(Exercise aim): Each and every line of the data must appear exactly as given.

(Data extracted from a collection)
Segment Open

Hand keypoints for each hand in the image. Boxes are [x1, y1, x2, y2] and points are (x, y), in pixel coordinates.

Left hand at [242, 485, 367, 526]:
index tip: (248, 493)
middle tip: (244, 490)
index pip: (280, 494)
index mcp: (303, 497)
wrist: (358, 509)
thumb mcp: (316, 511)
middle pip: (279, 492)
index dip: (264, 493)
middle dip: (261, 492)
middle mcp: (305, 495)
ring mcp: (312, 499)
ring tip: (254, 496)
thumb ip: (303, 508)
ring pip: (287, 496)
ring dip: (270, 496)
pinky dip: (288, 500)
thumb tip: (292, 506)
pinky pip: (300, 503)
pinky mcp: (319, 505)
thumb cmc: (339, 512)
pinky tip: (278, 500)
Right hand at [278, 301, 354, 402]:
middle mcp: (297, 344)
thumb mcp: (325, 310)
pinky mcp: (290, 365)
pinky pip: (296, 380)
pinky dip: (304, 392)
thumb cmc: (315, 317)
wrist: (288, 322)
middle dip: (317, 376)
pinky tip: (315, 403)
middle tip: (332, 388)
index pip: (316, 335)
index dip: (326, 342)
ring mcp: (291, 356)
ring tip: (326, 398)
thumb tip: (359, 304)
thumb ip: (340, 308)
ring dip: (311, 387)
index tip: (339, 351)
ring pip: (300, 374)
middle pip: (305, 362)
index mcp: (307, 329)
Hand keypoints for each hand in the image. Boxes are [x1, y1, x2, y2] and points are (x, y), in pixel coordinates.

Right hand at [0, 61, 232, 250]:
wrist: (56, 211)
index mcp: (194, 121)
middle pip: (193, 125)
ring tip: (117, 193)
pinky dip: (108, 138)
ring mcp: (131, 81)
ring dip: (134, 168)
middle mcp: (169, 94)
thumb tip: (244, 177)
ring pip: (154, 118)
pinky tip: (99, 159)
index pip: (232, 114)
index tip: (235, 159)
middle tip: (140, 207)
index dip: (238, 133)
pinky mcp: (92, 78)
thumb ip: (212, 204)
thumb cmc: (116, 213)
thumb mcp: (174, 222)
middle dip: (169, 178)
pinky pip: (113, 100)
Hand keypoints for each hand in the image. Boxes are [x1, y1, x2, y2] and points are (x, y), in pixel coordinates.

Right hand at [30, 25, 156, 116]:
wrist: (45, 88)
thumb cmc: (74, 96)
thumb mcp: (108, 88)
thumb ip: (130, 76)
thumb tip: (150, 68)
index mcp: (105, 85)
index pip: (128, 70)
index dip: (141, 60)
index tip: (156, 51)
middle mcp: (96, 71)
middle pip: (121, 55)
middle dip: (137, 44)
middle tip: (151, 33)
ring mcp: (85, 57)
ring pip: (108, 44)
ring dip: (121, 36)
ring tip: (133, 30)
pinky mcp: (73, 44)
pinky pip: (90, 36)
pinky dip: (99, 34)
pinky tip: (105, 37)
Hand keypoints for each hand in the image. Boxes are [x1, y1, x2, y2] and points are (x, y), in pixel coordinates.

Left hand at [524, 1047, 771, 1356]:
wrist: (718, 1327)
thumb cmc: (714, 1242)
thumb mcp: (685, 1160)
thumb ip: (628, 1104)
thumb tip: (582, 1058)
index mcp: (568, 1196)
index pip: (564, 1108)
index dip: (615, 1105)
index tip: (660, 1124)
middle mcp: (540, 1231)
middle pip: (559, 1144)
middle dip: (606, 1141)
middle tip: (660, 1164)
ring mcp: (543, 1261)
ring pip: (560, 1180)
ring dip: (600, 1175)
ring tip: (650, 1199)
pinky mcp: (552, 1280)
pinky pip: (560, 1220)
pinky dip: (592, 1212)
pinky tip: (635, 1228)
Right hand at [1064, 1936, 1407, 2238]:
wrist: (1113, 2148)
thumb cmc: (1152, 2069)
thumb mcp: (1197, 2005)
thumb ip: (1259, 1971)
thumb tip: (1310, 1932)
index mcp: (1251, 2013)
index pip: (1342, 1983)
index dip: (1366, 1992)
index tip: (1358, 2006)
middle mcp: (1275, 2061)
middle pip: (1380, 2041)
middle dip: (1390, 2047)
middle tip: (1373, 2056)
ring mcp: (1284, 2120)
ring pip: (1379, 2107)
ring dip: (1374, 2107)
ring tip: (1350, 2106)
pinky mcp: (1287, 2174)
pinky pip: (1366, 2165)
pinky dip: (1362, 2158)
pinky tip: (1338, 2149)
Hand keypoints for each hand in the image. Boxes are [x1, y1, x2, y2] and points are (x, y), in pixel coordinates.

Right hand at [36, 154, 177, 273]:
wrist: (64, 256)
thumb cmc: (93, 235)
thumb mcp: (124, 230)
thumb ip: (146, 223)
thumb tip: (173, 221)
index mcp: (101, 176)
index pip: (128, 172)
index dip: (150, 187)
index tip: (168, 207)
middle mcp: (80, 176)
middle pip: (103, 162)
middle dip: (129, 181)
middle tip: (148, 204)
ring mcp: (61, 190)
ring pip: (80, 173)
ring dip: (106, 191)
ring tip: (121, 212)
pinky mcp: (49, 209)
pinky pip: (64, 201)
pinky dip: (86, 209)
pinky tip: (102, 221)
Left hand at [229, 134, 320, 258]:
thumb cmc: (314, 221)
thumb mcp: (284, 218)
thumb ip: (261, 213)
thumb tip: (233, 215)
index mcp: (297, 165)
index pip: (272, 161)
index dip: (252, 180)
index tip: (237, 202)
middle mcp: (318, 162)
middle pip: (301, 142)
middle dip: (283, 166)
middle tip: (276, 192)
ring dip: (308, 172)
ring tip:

Segment Closed

(Written solution):
Hand keypoints for each hand in the image. Boxes are [x1, y1, x2, y2] and points are (x, y), in pixel coordinates.

Left hand at [242, 485, 367, 526]:
index tip: (248, 493)
middle tip: (244, 490)
index pip: (280, 494)
index mcp: (303, 497)
wrist: (358, 509)
thumb mcp: (316, 511)
middle pip: (279, 492)
index dip: (264, 493)
middle dip: (261, 492)
middle mcp: (305, 495)
ring mcp: (312, 499)
ring tip: (254, 496)
thumb ip: (303, 508)
ring pip: (287, 496)
ring dip: (270, 496)
pinky dip: (288, 500)
thumb tip: (292, 506)
pinky pip: (300, 503)
pinky mcp: (319, 505)
thumb cmc: (339, 512)
pinky tip: (278, 500)
Right hand at [278, 301, 354, 402]:
middle mcp: (297, 344)
thumb mcp: (325, 310)
pinky mcp: (290, 365)
pinky pip: (296, 380)
pinky dip: (304, 392)
thumb cmc: (315, 317)
wrist: (288, 322)
middle dip: (317, 376)
pinky tip: (315, 403)
middle tip: (332, 388)
index pip: (316, 335)
index dip: (326, 342)
ring mcp: (291, 356)
ring tip: (326, 398)
thumb tip: (359, 304)
thumb ip: (340, 308)
ring dip: (311, 387)
index tip: (339, 351)
ring pip: (300, 374)
middle pip: (305, 362)
index mcp: (307, 329)
Hand keypoints for each hand in the image. Boxes are [x1, y1, x2, y2] and points are (x, y), in pixel coordinates.

Right hand at [0, 61, 232, 250]:
wrist: (56, 211)
index mcp: (194, 121)
middle pip: (193, 125)
ring tip: (117, 193)
pinky dip: (108, 138)
ring mcp: (131, 81)
ring dip: (134, 168)
middle mcp: (169, 94)
thumb tip: (244, 177)
ring pip: (154, 118)
pinky tip: (99, 159)
index pip: (232, 114)
index tip: (235, 159)
middle tip: (140, 207)
index dip: (238, 133)
pinky mcp: (92, 78)
thumb ip: (212, 204)
thumb cmc: (116, 213)
thumb mcp: (174, 222)
middle dip: (169, 178)
pinky pip: (113, 100)
Hand keypoints for each hand in the image. Boxes are [x1, y1, x2, y2] and points are (x, y), in pixel coordinates.

Right hand at [30, 25, 156, 116]:
wrist: (45, 88)
thumb cmc: (74, 96)
thumb mcp: (108, 88)
thumb ip: (130, 76)
thumb tip: (150, 68)
index mcp: (105, 85)
index pip: (128, 70)
index dip: (141, 60)
index tip: (156, 51)
middle mcp: (96, 71)
middle pip: (121, 55)
middle dip: (137, 44)
middle tip: (151, 33)
ring mcp: (85, 57)
ring pip: (108, 44)
ring dip: (121, 36)
ring tip: (133, 30)
pinky mcp: (73, 44)
pinky pip: (90, 36)
pinky dip: (99, 34)
pinky tip: (105, 37)
Hand keypoints for each hand in the image. Boxes are [x1, y1, x2, y2] and points are (x, y), in pixel coordinates.

Left hand at [524, 1047, 771, 1356]:
wrist: (718, 1327)
thumb cmc: (714, 1242)
thumb mcp: (685, 1160)
thumb ip: (628, 1104)
thumb tip: (582, 1058)
index mcp: (568, 1196)
index pip: (564, 1108)
index dip: (615, 1105)
index tip: (660, 1124)
middle mcp: (540, 1231)
middle pip: (559, 1144)
middle dip: (606, 1141)
middle tip: (660, 1164)
ring mcp: (543, 1261)
ring pip: (560, 1180)
ring dip: (600, 1175)
ring tip: (650, 1199)
pinky mcp: (552, 1280)
pinky pip: (560, 1220)
pinky dip: (592, 1212)
pinky tip: (635, 1228)
Right hand at [1064, 1936, 1407, 2238]:
wrist: (1113, 2148)
thumb cmc: (1152, 2069)
thumb mcp: (1197, 2005)
thumb ip: (1259, 1971)
thumb tip: (1310, 1932)
index mcp: (1251, 2013)
index pip: (1342, 1983)
index dip: (1366, 1992)
index tip: (1358, 2006)
middle mcp: (1275, 2061)
middle pip: (1380, 2041)
middle dip: (1390, 2047)
middle tip: (1373, 2056)
ring mcp: (1284, 2120)
ring pip: (1379, 2107)
ring dip: (1374, 2107)
ring tip: (1350, 2106)
pinky mcp: (1287, 2174)
pinky pip: (1366, 2165)
pinky dip: (1362, 2158)
pinky tip: (1338, 2149)
Hand keypoints for each hand in the image. Boxes are [x1, y1, x2, y2] and points are (x, y), in pixel coordinates.

Right hand at [36, 154, 177, 273]:
wrist: (64, 256)
thumb cmc: (93, 235)
thumb mcp: (124, 230)
thumb ip: (146, 223)
thumb tip: (173, 221)
index mcp: (101, 176)
index pip: (128, 172)
index dip: (150, 187)
index tip: (168, 207)
middle mcp: (80, 176)
middle pip: (103, 162)
middle dip: (129, 181)
middle tip: (148, 204)
ring mcp: (61, 190)
ring pip: (80, 173)
ring dip: (106, 191)
ring tip: (121, 212)
pinky mcp: (49, 209)
pinky pip: (64, 201)
pinky dip: (86, 209)
pinky tip: (102, 221)
Left hand at [229, 134, 320, 258]:
thumb cmc: (314, 221)
thumb mcp: (284, 218)
thumb ip: (261, 213)
thumb tip: (233, 215)
index mcp: (297, 165)
index pip: (272, 161)
index dip: (252, 180)
index tip: (237, 202)
middle mcp: (318, 162)
middle pip: (301, 142)
middle dip: (283, 166)
middle tip: (276, 192)
ring dip: (308, 172)
ring tip:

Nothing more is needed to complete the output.